One example that surfaced at the session of a task potentially being outside the frontier—understanding gaps in services for a specific demographic group in a specific city—represented an opportunity to improve the tool, rather than a failure, Weiss noted.

“One question you should have in your mind with these things that we think are outside the frontier [is] whether you could, somehow, by virtue of your skill or knowledge basis, bring these things actually into the frontier,” he told city leaders. After all, in a case like this, a city may simply not have published clear documentation of its limited capacity for service delivery. To incorporate that in its work, a generative AI tool needs to be trained on the relevant dataset.

Likewise, a task such as grasping the perspective of a minority community living in a city might, initially, appear to be beyond the technology’s capabilities. Certainly, these tools cannot replace engagement with actual residents. But a core learning here is that if leaders point generative AI tools to new data and new perspectives, they can begin to address these shortcomings.

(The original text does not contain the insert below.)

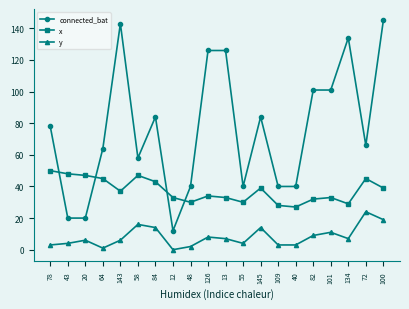

What is the difference between the maximum and second lowest values in the x series?

22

“What we're seeing is that the cities that are actively engaged in finding ways that this kind of general-purpose technology can be adopted and integrated into city operations [are] training the models with their own data,” Rojas explains.

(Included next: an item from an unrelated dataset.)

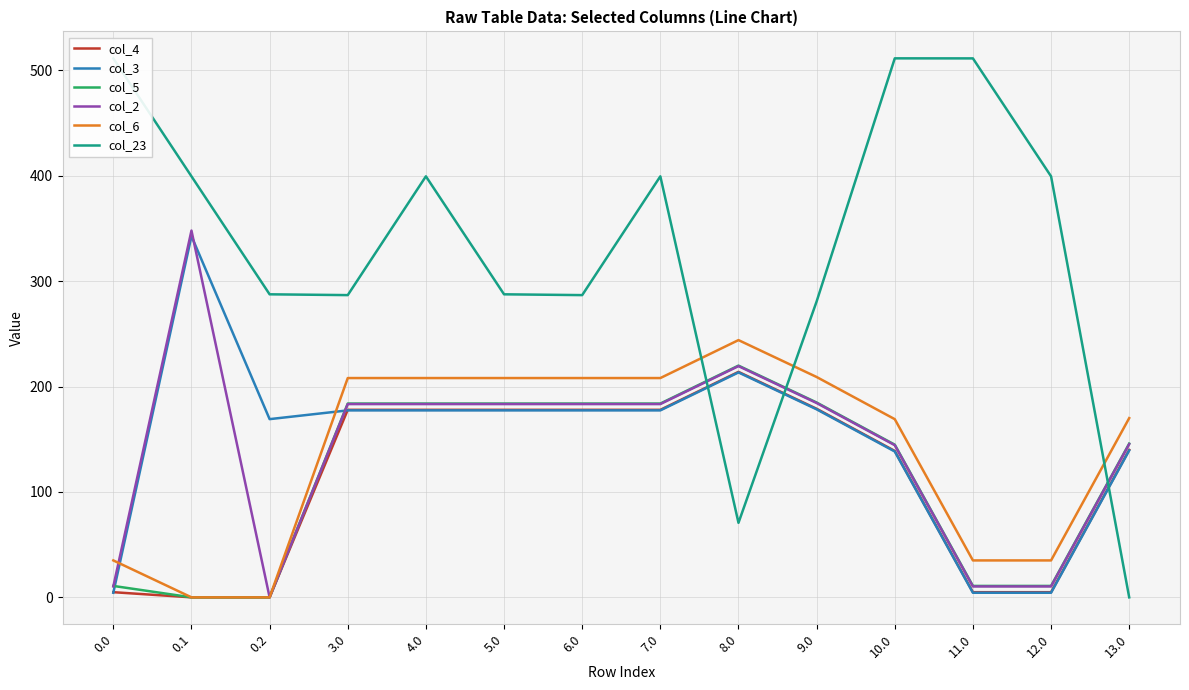

What are all the series names shown in the legend?

col_4, col_3, col_5, col_2, col_6, col_23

At the same time, Beth Blauer—associate vice provost for public sector innovation at Johns Hopkins University, where she oversees the Bloomberg Center for Government Excellence and the Bloomberg Center for Public Innovation—advises that cities bear in mind that generative AI doesn't, on its own, include every precaution that needs to be a part of every government activity.

“It wasn't designed to protect personally identifying information. It wasn't designed to take into account the regulatory frameworks that government is up against when it has to navigate decisions,” she notes. Even so, she encourages cities to explore the jagged frontier “to understand what it’s good at, what it's not good at, and then demand” more from their partners in the private sector that are developing these tools.

So cities will always need to take care to use engagement to bring residents along for the ride and be mindful of ethical considerations with their genAI work. If they do so, city innovators are now positioned to lead the entire public sector forward.

“Use it on what you do every day,” Weiss says. “I know that doesn't sound profound, but that's what I would advise.”